Pracował w TVP tylko kilka dni. Zgłosił się do PIP‑u

Tomasz Marzec w błyskawicznym tempie rozstał się w Telewizją Polską. Dziennikarz zdecydował się zakończyć karierę w TVP, a potem mówił, co tam zastał. Na wywiadach się jednak nie skończyło.

Tomasz Marzec błyskawicznie zwolnił się z TVP
Tomasz Marzec błyskawicznie zwolnił się z TVP
Źródło zdjęć: © PAP | Marcin Obara
Magdalena Drozdek

06.05.2024 07:08

Gdy w grudniu 2023 r. nowa władza dokonała rewolucji w TVP, Tomasz Marzec był jedną z pierwszych osób, które dołączyły do ekipy "19.30", która zastąpiła skompromitowane "Wiadomości". Marca wiele osób może kojarzyć z radiowej Trójki, ale najdłużej pracował w TVN, gdzie prowadził m.in. program publicystyczny "Czarno na białym". Przed dołączeniem do nowej ekipy dziennikarzy w TVP, pracował w Naczelnej Izbie Kontroli.

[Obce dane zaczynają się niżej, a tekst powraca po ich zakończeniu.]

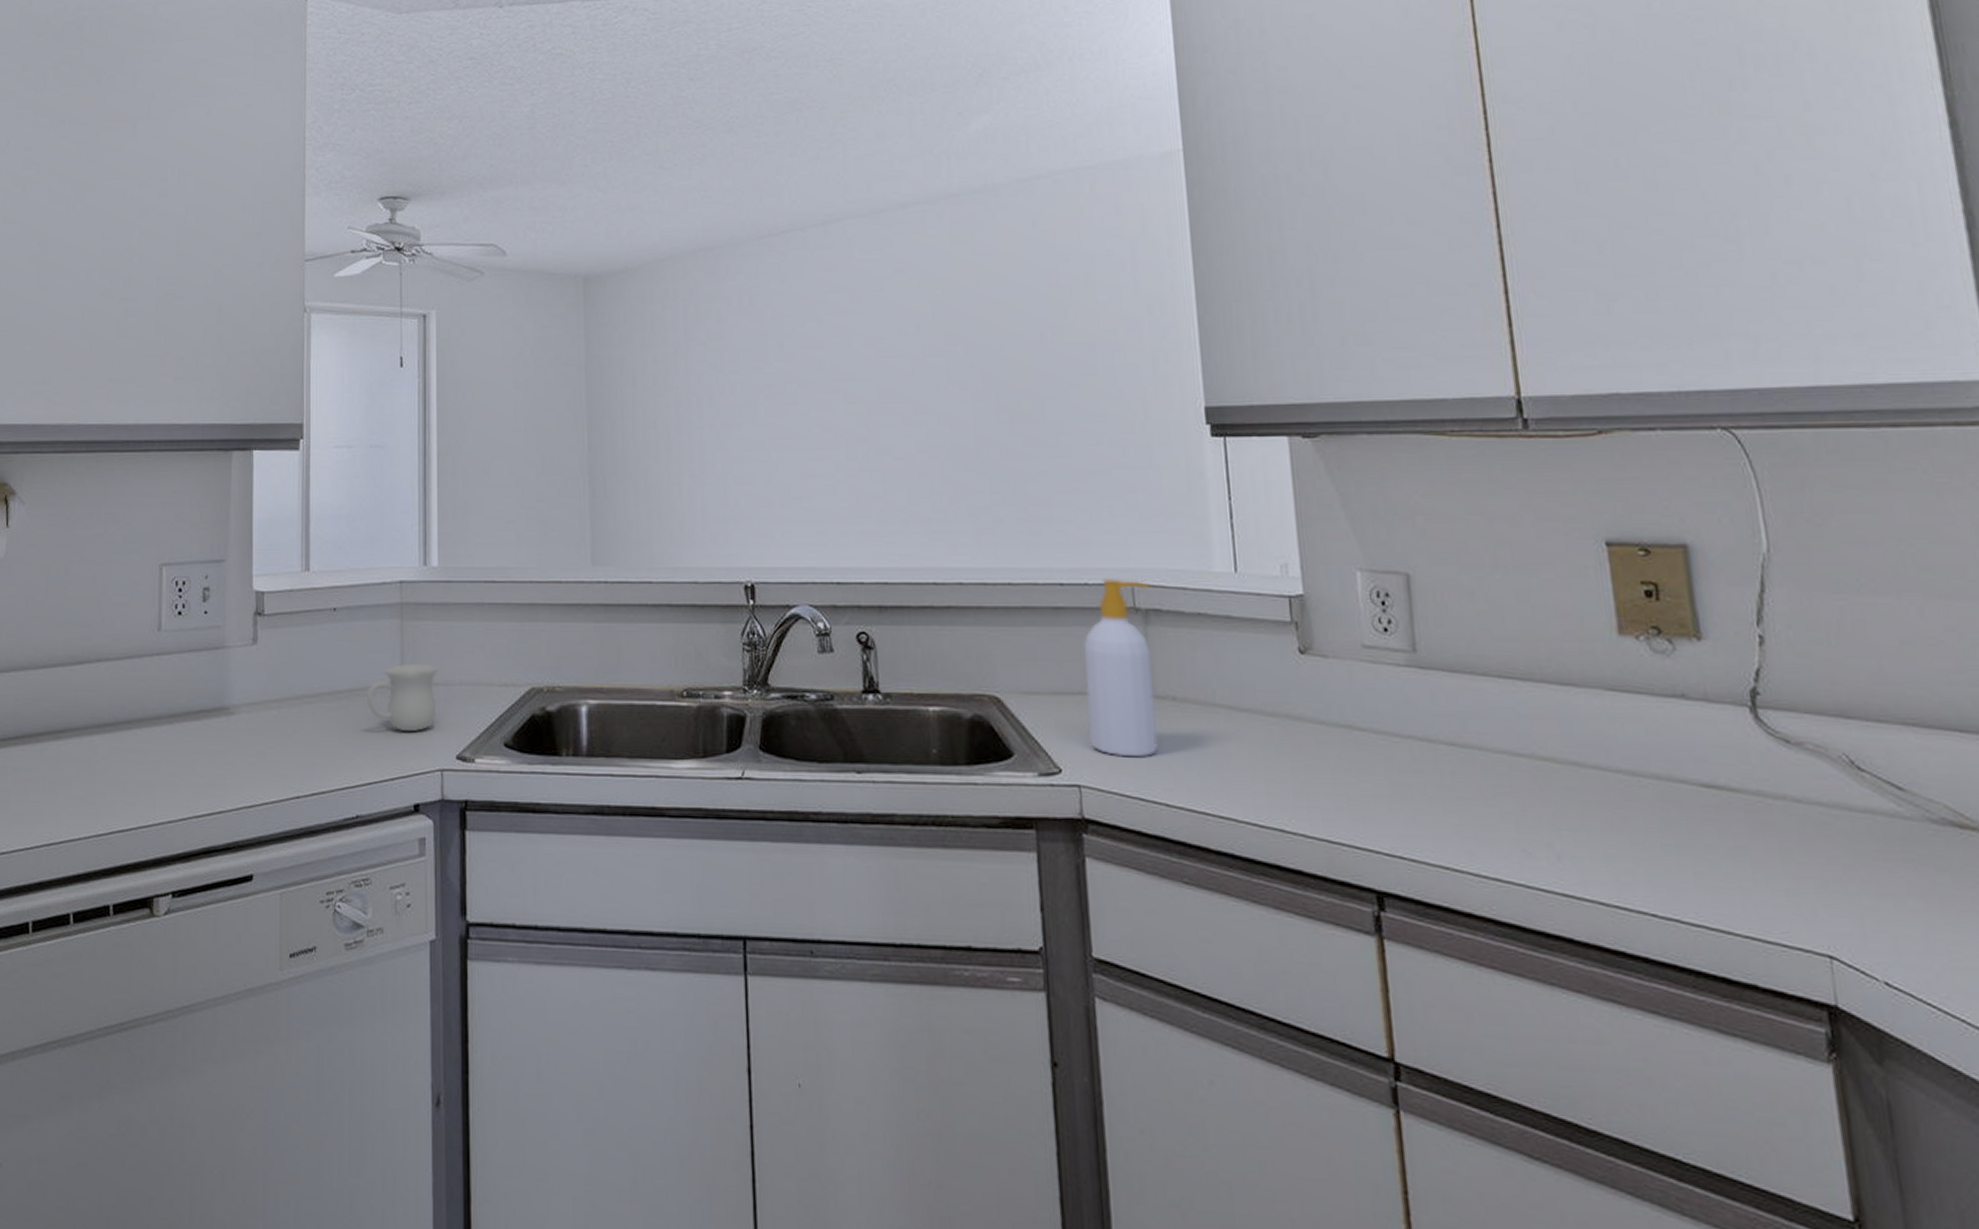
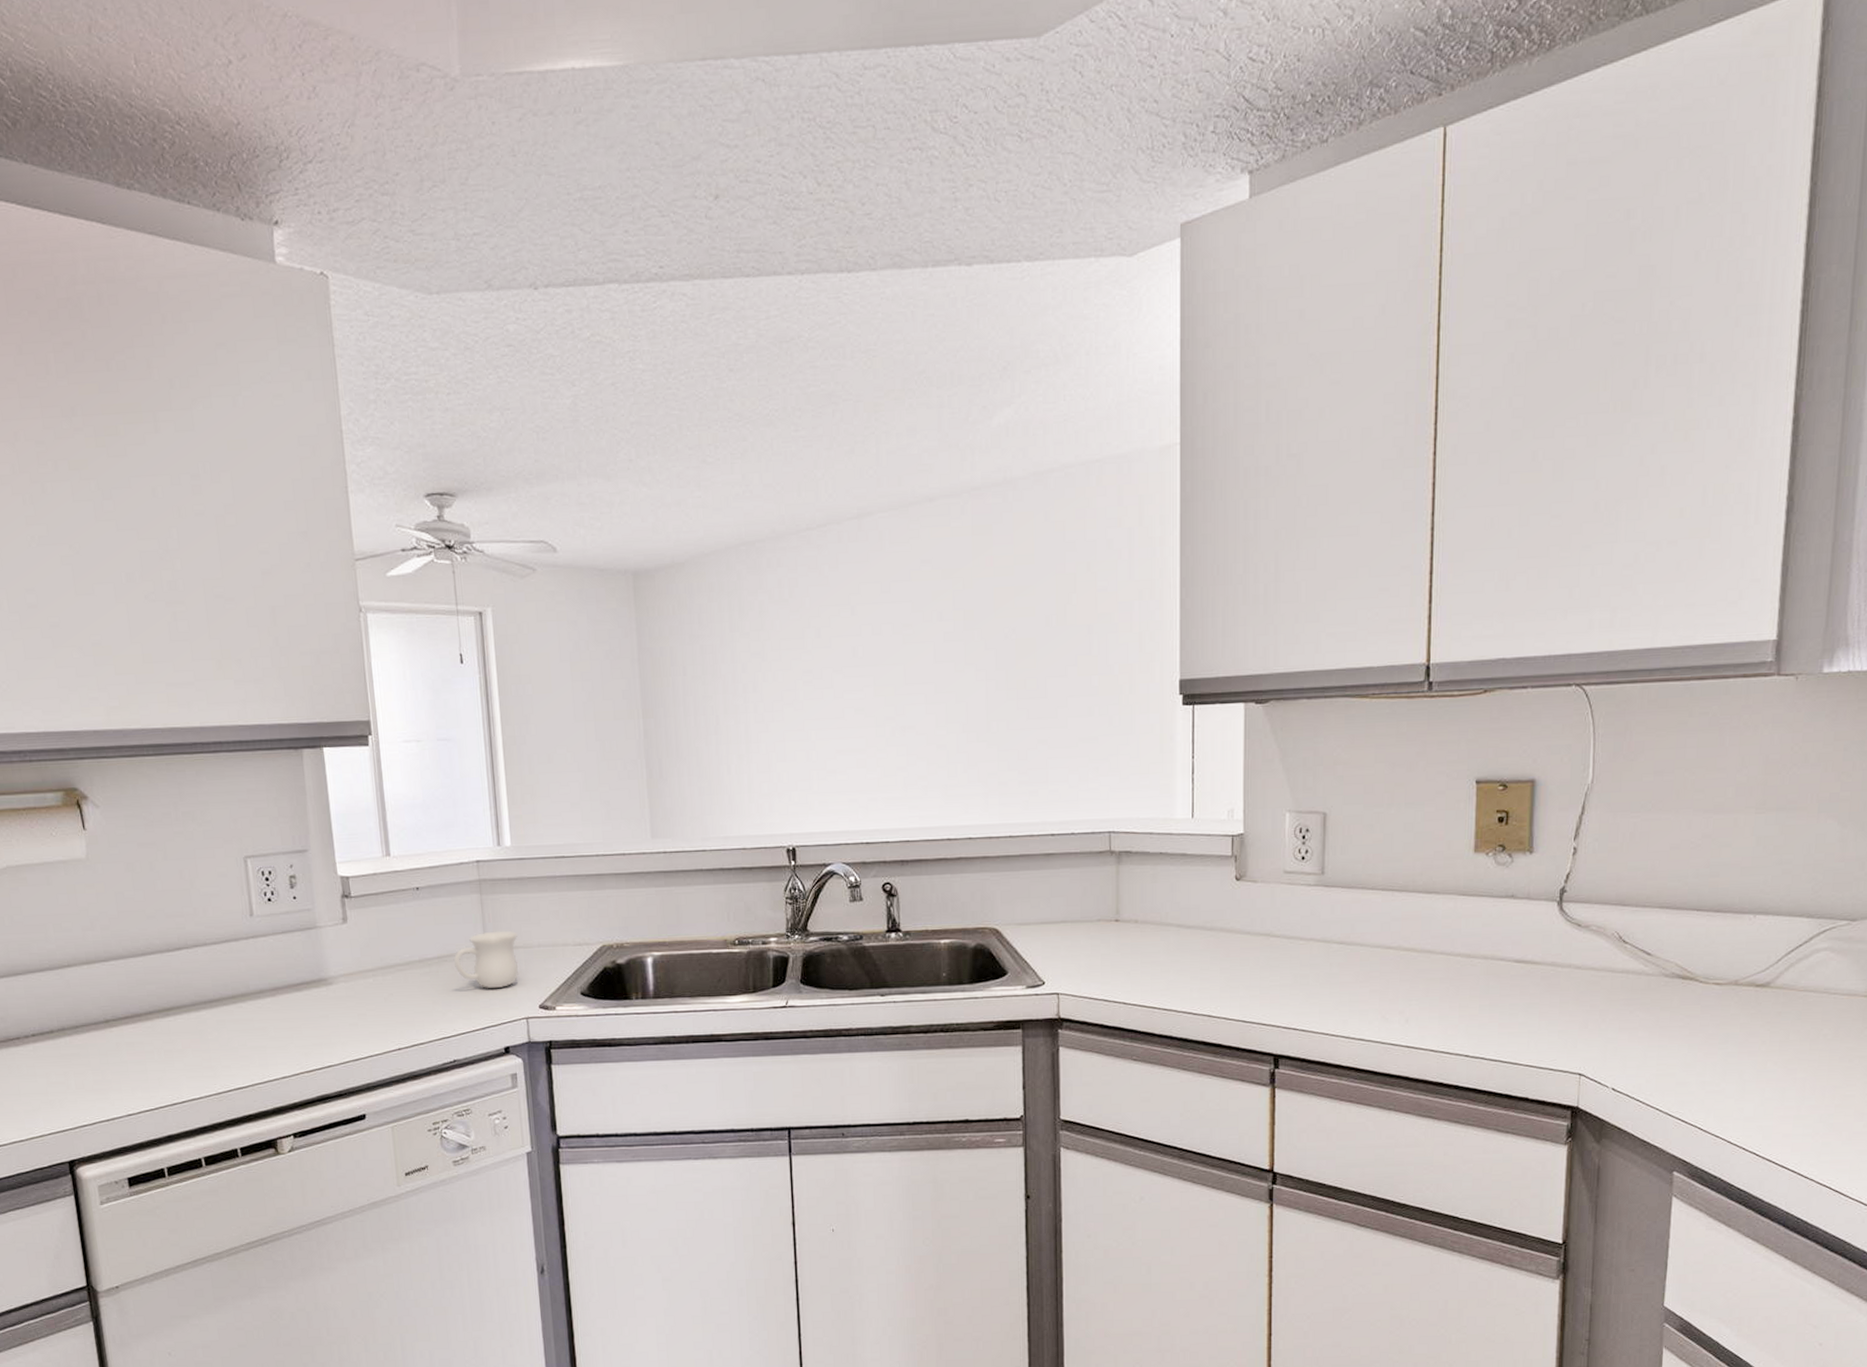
soap bottle: present [1083,579,1158,758] -> none [1067,828,1123,969]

Pierwszy materiał podpisany przez Marca pojawił się na antenie 23 grudnia, a już na początku stycznia mówiono o jego odejściu. Sprawa położyła się cieniem na nowej TVP.

Dalsza część artykułu pod materiałem wideo

Tomasz Marzec zgłosił się do Państwowej Inspekcji Pracy

Dziennikarz faktycznie po krótkim czasie rozstał się z TVP. O swojej decyzji mówił w rozmowie z WP. - Na początku miałem być reporterem "19:30". Potem "zobaczymy". A czym miałem się tam zajmować? Trudno powiedzieć, nadal się nad tym zastanawiam. Wiem, czym chciałem się zajmować, ale nikt o tym ze mną nie rozmawiał - opisywał.

- Odszedłem po bardzo ostrej wymianie zdań na zasadniczy dla mnie temat - granic ingerencji wydawcy w materiał reportera. Zgłosiłem Pawłowi Płusce i Grzegorzowi Sajórowi swoje wątpliwości, w odpowiedzi dostałem mało elegancką sugestię - tak to nazwijmy - żebym się zwolnił. Więc się zwolniłem. To tyle - komentował w rozmowie, którą przeczytacie pod tym linkiem.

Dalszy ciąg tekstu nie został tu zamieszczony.